Anfang Juli bezeichnete die isländische Vereinigung für Nachhaltigkeit und Demokratie (Alda) das siebenjährige Experiment der Arbeitszeitverkürzung in Island als "vollen Erfolg": Die Arbeitnehmer berichteten, dass sie sich gesünder und weniger gestresst fühlen, und die Arbeitgeber hatten keine Beschwerden bezüglich der Produktivität. Die Umstellung ermutigte die Unternehmen, ihre Abläufe zu straffen: Es gab weniger Sitzungen, unnötige Aufgaben wurden gestrichen.

Video ansehen 02:27

Island: Weniger Arbeiten fürs gleiche Geld

Die sozialistische Linkspartei in Deutschland hat die Idee einer Vier-Tage-Woche erstmals im Jahr 2020 ins Spiel gebracht und damit viel Aufmerksamkeit in den Medien erregt. Im aktuellen Wahlprogramm taucht diese Formulierung jedoch nicht auf. Stattdessen heißt es im Wahlprogramm, dass die Partei "die Gewerkschaften in ihrem Kampf für eine deutliche Verkürzung der Arbeitszeit in Richtung einer 30-Stunden-Woche unterstützt".

Alternative für Deutschland (AfD)

  • Verbot von Burka und Niqab, mehr Volksentscheide (aus der Schweiz)
  • restriktive Einwanderung (aus Japan)

Kein Land wird im Wahlprogramm der rechtspopulistischen Partei wohlwollender erwähnt als die Schweiz - vielleicht auch, weil die Co-Vorsitzende Alice Weidel dort einen Wohnsitz hat? Im AfD-Programm heißt es, die Schweiz habe sowohl ein besseres Steuersystem - Steuern auf höhere Einkommen sind dort niedriger - als auch bessere Zugverbindungen als Deutschland.

Wie die Schweiz (und mehrere andere europäische Länder) möchte die AfD Frauen das Tragen der muslimischen Burka und des Niqab verbieten.
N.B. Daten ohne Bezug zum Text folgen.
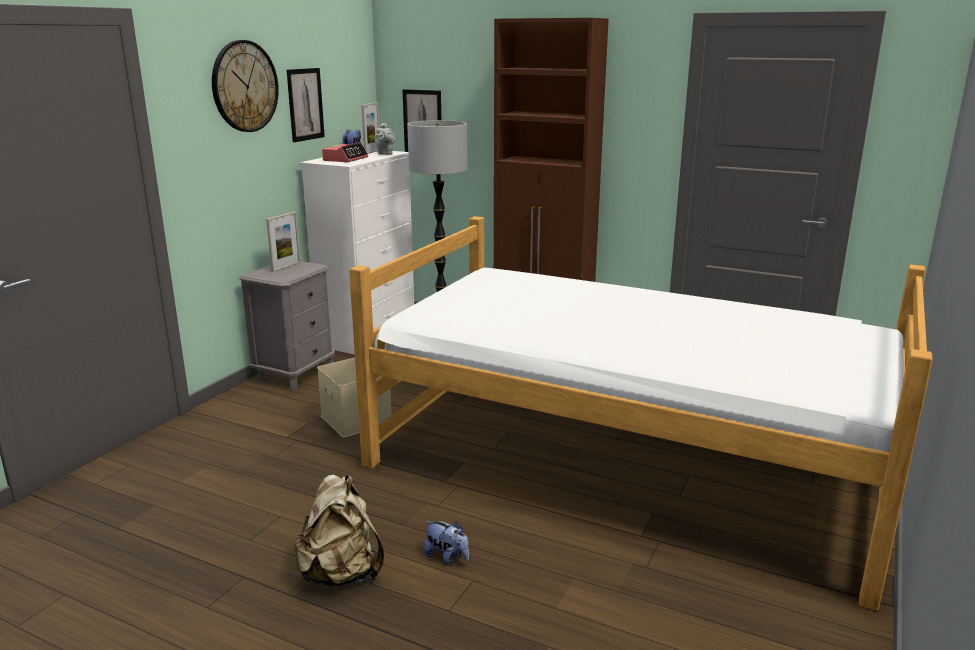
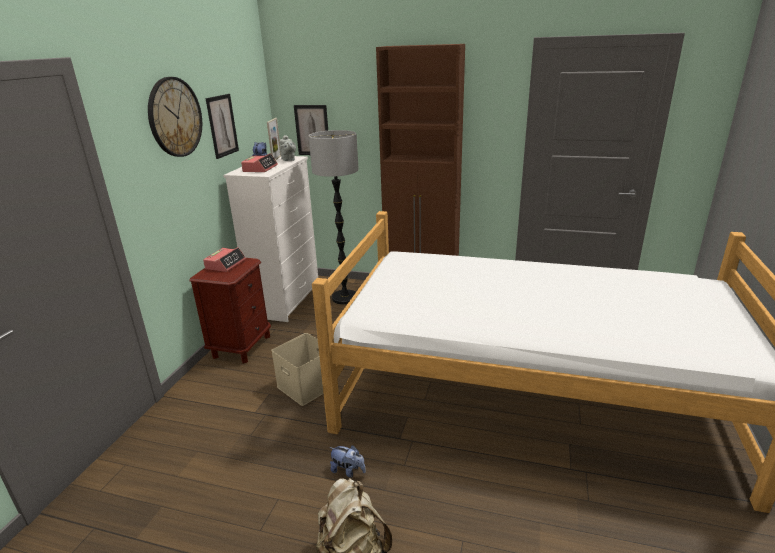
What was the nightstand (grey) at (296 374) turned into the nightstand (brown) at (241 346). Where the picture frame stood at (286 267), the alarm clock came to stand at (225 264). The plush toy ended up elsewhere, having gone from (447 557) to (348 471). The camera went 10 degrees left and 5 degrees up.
Die AfD möchte auch das so genannte "Schweizer Modell" von Volksabstimmungen einführen, das sie sogar als "nicht verhandelbare" Bedingung für jegliche Koalitionsverhandlungen bezeichnet. Allerdings haben alle anderen Parteien eine Koalition mit der AfD ohnehin ausgeschlossen. Das Modell aus der Schweiz sieht vor, dass die Bürgerinnen und Bürger Gesetzesvorschläge einbringen können, wobei unklar ist, wie genau aus diesen Vorschlägen eine Volksabstimmung werden sollte.

Die AfD ist auch sehr angetan von Japans Einwanderungsregeln. Diese hält sie für besonders restriktiv und sieht damit einen Schutz der "nationalen Identität" gewährleistet.